▶ [Task to complete] From the entries below, copy exactly the lines from the one that contains "54: (1025, 121, 0.73)" through the one that contains "70: (888, 394, 0.30)", both included, and only those.

————————

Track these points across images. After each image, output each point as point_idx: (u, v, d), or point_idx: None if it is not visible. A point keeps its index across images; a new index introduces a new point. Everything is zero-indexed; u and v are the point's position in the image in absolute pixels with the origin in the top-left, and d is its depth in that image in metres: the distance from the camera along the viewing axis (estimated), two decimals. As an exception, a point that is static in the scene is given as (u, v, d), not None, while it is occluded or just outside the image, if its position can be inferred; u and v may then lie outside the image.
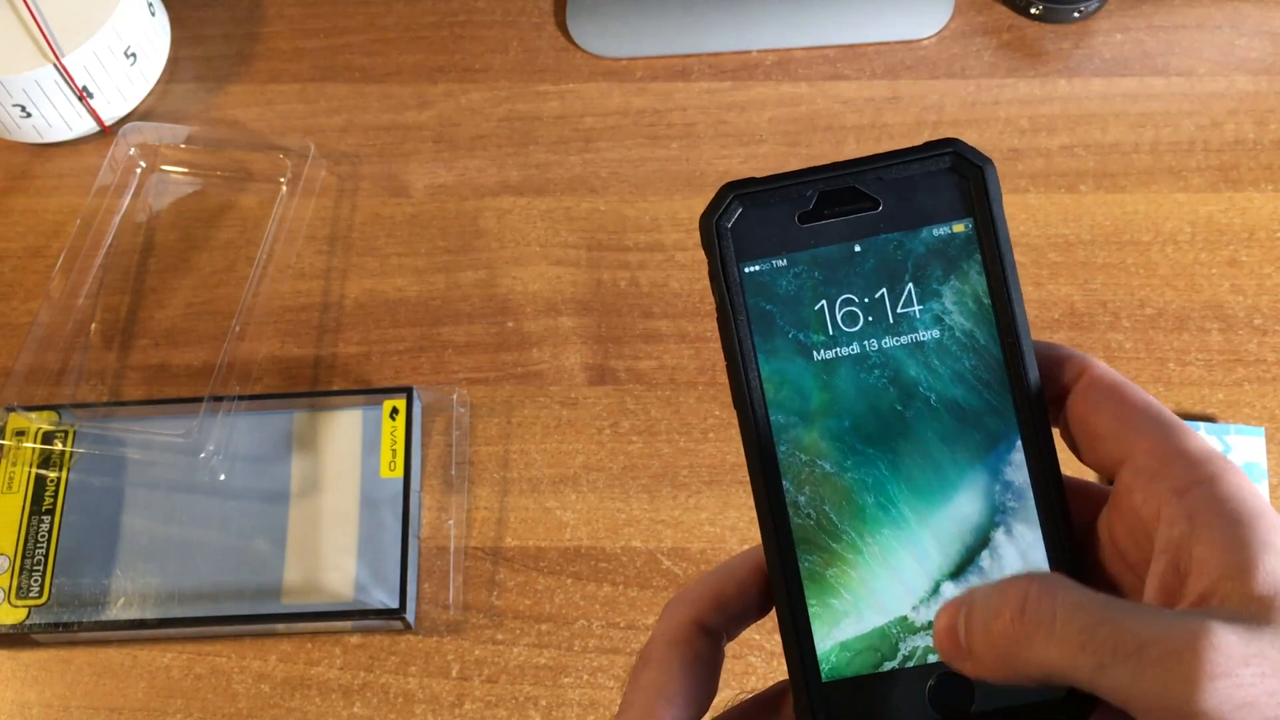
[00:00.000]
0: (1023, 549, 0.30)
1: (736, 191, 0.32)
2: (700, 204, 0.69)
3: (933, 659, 0.30)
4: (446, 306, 0.67)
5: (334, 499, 0.61)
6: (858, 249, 0.32)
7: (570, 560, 0.61)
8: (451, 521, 0.61)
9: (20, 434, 0.62)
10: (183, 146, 0.72)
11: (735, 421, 0.68)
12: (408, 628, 0.59)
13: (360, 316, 0.67)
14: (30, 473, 0.62)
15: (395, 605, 0.58)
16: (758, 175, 0.32)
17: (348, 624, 0.59)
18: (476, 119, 0.73)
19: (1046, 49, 0.73)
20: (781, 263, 0.32)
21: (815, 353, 0.31)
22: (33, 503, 0.61)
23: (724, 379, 0.64)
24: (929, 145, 0.31)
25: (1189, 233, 0.67)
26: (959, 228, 0.31)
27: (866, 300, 0.31)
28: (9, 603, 0.59)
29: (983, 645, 0.27)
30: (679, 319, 0.66)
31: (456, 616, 0.60)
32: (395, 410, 0.62)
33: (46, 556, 0.60)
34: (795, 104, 0.73)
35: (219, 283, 0.69)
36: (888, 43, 0.74)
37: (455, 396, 0.64)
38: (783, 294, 0.32)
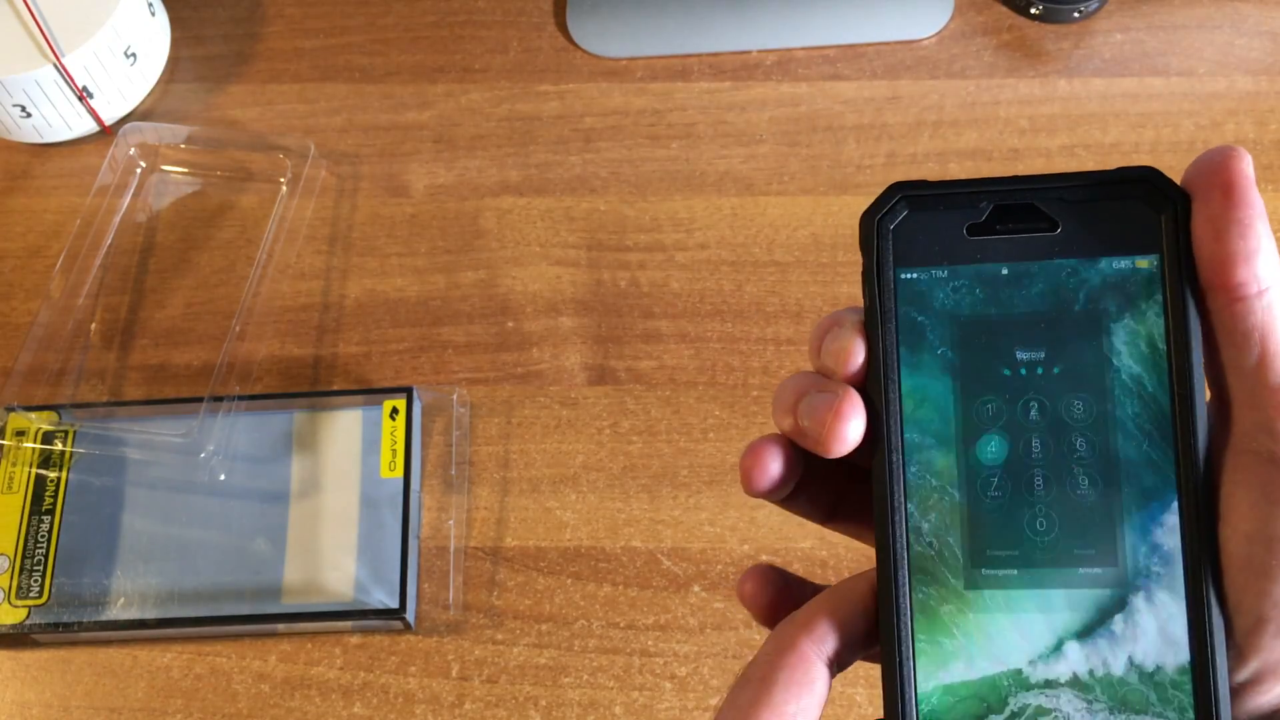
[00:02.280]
0: (1162, 620, 0.28)
1: (904, 192, 0.30)
2: (700, 204, 0.69)
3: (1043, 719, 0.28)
4: (446, 306, 0.67)
5: (334, 499, 0.61)
6: (1027, 271, 0.29)
7: (570, 560, 0.61)
8: (451, 521, 0.61)
9: (20, 434, 0.62)
10: (183, 146, 0.72)
11: (735, 422, 0.68)
12: (408, 628, 0.59)
13: (360, 316, 0.67)
14: (30, 473, 0.62)
15: (395, 605, 0.58)
16: (929, 179, 0.30)
17: (348, 624, 0.59)
18: (476, 119, 0.73)
19: (1046, 49, 0.73)
20: (942, 274, 0.30)
21: (963, 374, 0.29)
22: (33, 503, 0.61)
23: (724, 379, 0.64)
24: (1122, 171, 0.29)
25: (1189, 233, 0.67)
26: (1143, 263, 0.29)
27: (1027, 327, 0.29)
28: (9, 603, 0.59)
29: None
30: (679, 319, 0.66)
31: (456, 616, 0.60)
32: (395, 410, 0.62)
33: (46, 556, 0.60)
34: (795, 104, 0.73)
35: (219, 283, 0.69)
36: (888, 43, 0.74)
37: (455, 396, 0.64)
38: (938, 307, 0.29)
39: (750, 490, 0.32)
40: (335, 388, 0.65)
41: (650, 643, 0.59)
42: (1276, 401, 0.26)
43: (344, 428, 0.63)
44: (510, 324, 0.67)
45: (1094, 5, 0.74)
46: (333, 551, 0.60)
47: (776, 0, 0.75)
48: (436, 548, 0.61)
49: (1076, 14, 0.74)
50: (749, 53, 0.74)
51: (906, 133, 0.71)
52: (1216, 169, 0.27)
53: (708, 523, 0.61)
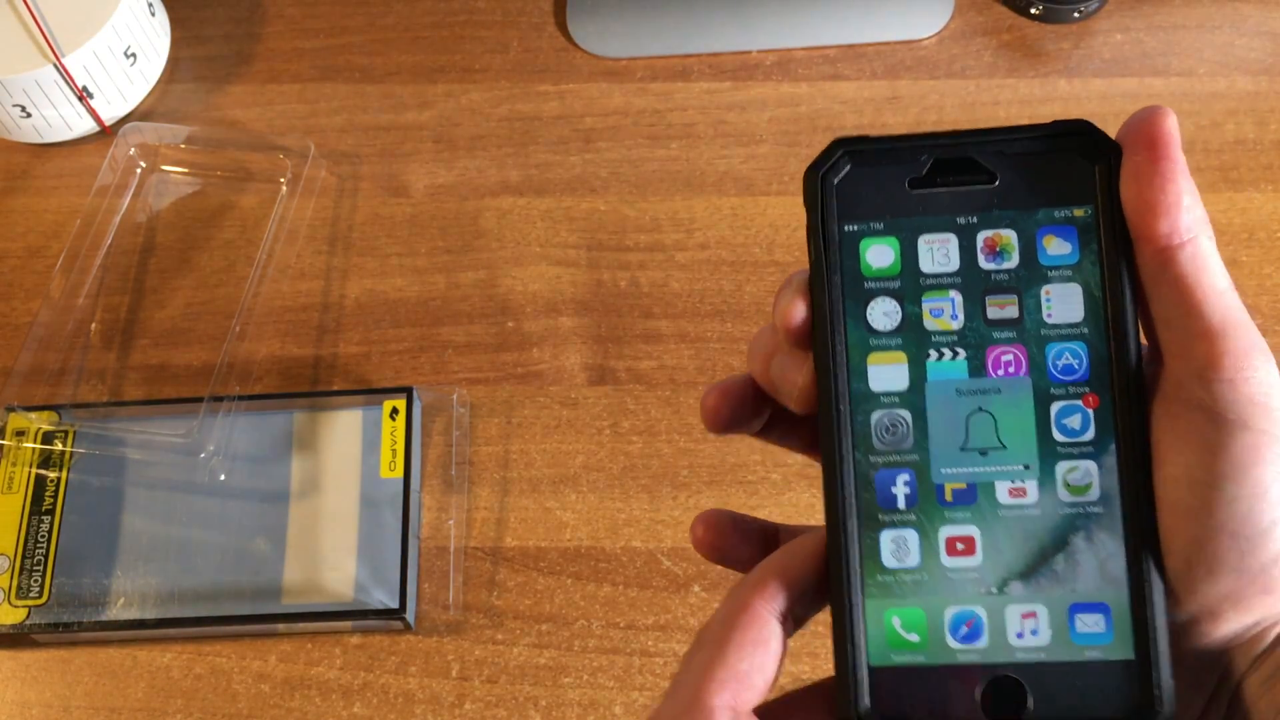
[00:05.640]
0: (1101, 558, 0.28)
1: (847, 148, 0.30)
2: (700, 204, 0.69)
3: (989, 660, 0.29)
4: (446, 306, 0.67)
5: (334, 499, 0.61)
6: (967, 223, 0.30)
7: (570, 560, 0.61)
8: (451, 521, 0.61)
9: (20, 434, 0.62)
10: (183, 146, 0.72)
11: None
12: (408, 628, 0.59)
13: (360, 316, 0.67)
14: (30, 473, 0.62)
15: (395, 605, 0.58)
16: (870, 134, 0.31)
17: (348, 624, 0.59)
18: (476, 119, 0.73)
19: (1046, 49, 0.73)
20: (883, 227, 0.30)
21: (907, 325, 0.30)
22: (33, 503, 0.61)
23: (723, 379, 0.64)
24: (1057, 124, 0.30)
25: (1189, 233, 0.67)
26: (1079, 213, 0.29)
27: (968, 277, 0.30)
28: (9, 603, 0.59)
29: None
30: (679, 319, 0.66)
31: (456, 616, 0.60)
32: (395, 410, 0.62)
33: (46, 556, 0.60)
34: (795, 104, 0.73)
35: (219, 283, 0.69)
36: (888, 43, 0.74)
37: (455, 396, 0.64)
38: (881, 260, 0.30)
39: (712, 430, 0.33)
40: (335, 388, 0.65)
41: (650, 643, 0.59)
42: (1201, 351, 0.27)
43: (344, 428, 0.63)
44: (510, 324, 0.67)
45: (1094, 5, 0.74)
46: (333, 551, 0.60)
47: (776, 0, 0.75)
48: (436, 548, 0.61)
49: (1076, 14, 0.74)
50: (749, 53, 0.74)
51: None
52: (1142, 126, 0.28)
53: (708, 523, 0.61)
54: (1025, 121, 0.73)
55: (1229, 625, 0.28)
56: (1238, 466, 0.26)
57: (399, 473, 0.61)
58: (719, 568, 0.60)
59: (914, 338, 0.30)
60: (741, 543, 0.33)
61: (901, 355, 0.30)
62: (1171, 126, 0.28)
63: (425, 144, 0.73)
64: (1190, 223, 0.28)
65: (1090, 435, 0.29)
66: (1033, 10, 0.74)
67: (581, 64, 0.75)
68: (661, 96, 0.73)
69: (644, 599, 0.60)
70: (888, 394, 0.30)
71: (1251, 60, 0.73)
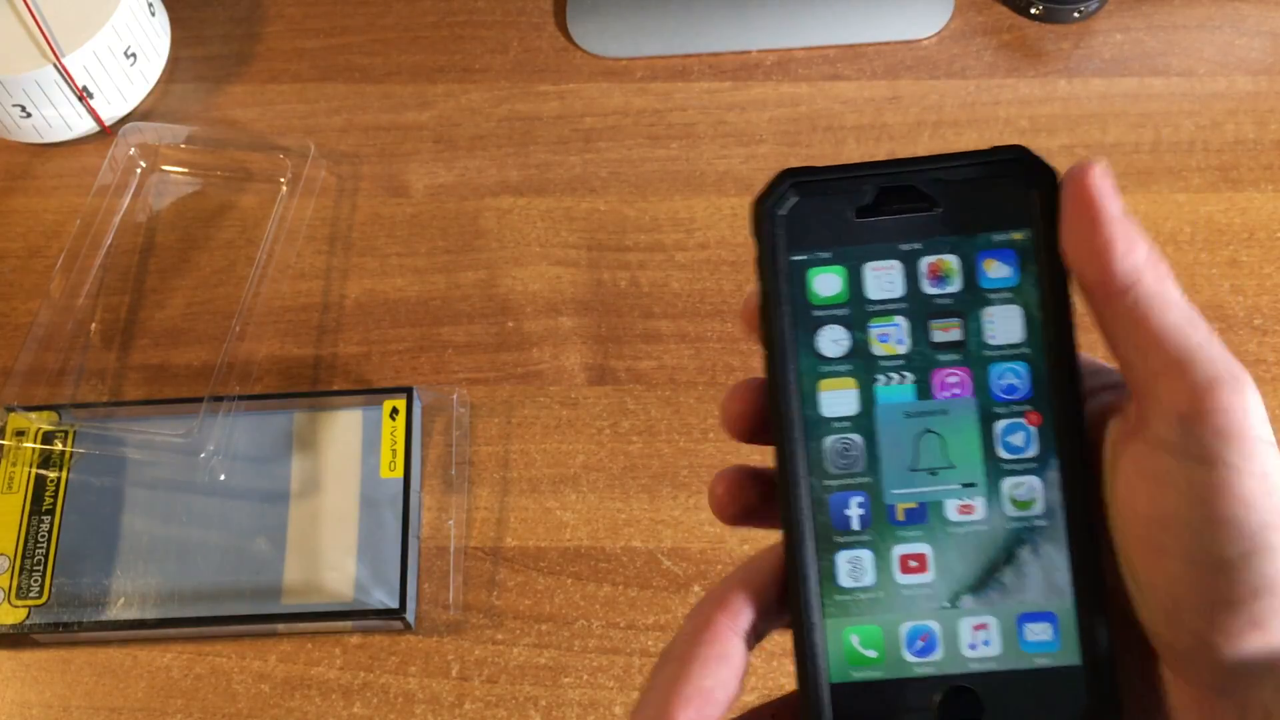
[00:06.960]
0: (1047, 570, 0.29)
1: (794, 179, 0.31)
2: (700, 204, 0.69)
3: (944, 671, 0.29)
4: (446, 306, 0.67)
5: (334, 499, 0.61)
6: (911, 249, 0.31)
7: (570, 560, 0.61)
8: (451, 521, 0.61)
9: (20, 434, 0.62)
10: (183, 146, 0.72)
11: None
12: (408, 628, 0.59)
13: (360, 316, 0.67)
14: (30, 473, 0.62)
15: (395, 605, 0.58)
16: (815, 165, 0.31)
17: (348, 624, 0.59)
18: (476, 119, 0.73)
19: (1046, 49, 0.73)
20: (831, 256, 0.31)
21: (855, 351, 0.31)
22: (33, 503, 0.61)
23: (724, 379, 0.64)
24: (995, 150, 0.31)
25: (1189, 233, 0.67)
26: (1017, 236, 0.30)
27: (914, 303, 0.31)
28: (9, 603, 0.59)
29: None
30: (679, 319, 0.66)
31: (456, 616, 0.60)
32: (395, 410, 0.62)
33: (46, 556, 0.60)
34: (795, 104, 0.73)
35: (219, 283, 0.69)
36: (888, 43, 0.74)
37: (455, 396, 0.64)
38: (829, 289, 0.31)
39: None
40: (335, 388, 0.65)
41: (650, 643, 0.59)
42: (1161, 390, 0.27)
43: (344, 428, 0.63)
44: (510, 324, 0.67)
45: (1094, 5, 0.74)
46: (333, 551, 0.60)
47: (776, 0, 0.75)
48: (436, 548, 0.61)
49: (1076, 14, 0.74)
50: (749, 53, 0.74)
51: (906, 133, 0.71)
52: (1069, 178, 0.29)
53: (708, 523, 0.61)
54: (1023, 127, 0.73)
55: (1224, 656, 0.28)
56: (1194, 503, 0.27)
57: (399, 473, 0.61)
58: (719, 567, 0.60)
59: (863, 363, 0.31)
60: (760, 495, 0.33)
61: (851, 381, 0.31)
62: (1096, 178, 0.28)
63: (425, 144, 0.73)
64: (1128, 269, 0.28)
65: (1034, 452, 0.30)
66: (1033, 10, 0.74)
67: (581, 64, 0.75)
68: (661, 96, 0.73)
69: (644, 599, 0.60)
70: (839, 419, 0.31)
71: (1251, 60, 0.73)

————————

▶ [Response to this task]
54: (1025, 121, 0.73)
55: (1229, 625, 0.28)
56: (1238, 466, 0.26)
57: (399, 473, 0.61)
58: (719, 568, 0.60)
59: (914, 338, 0.30)
60: (741, 543, 0.33)
61: (901, 355, 0.30)
62: (1171, 126, 0.28)
63: (425, 144, 0.73)
64: (1190, 223, 0.28)
65: (1090, 435, 0.29)
66: (1033, 10, 0.74)
67: (581, 64, 0.75)
68: (661, 96, 0.73)
69: (644, 599, 0.60)
70: (888, 394, 0.30)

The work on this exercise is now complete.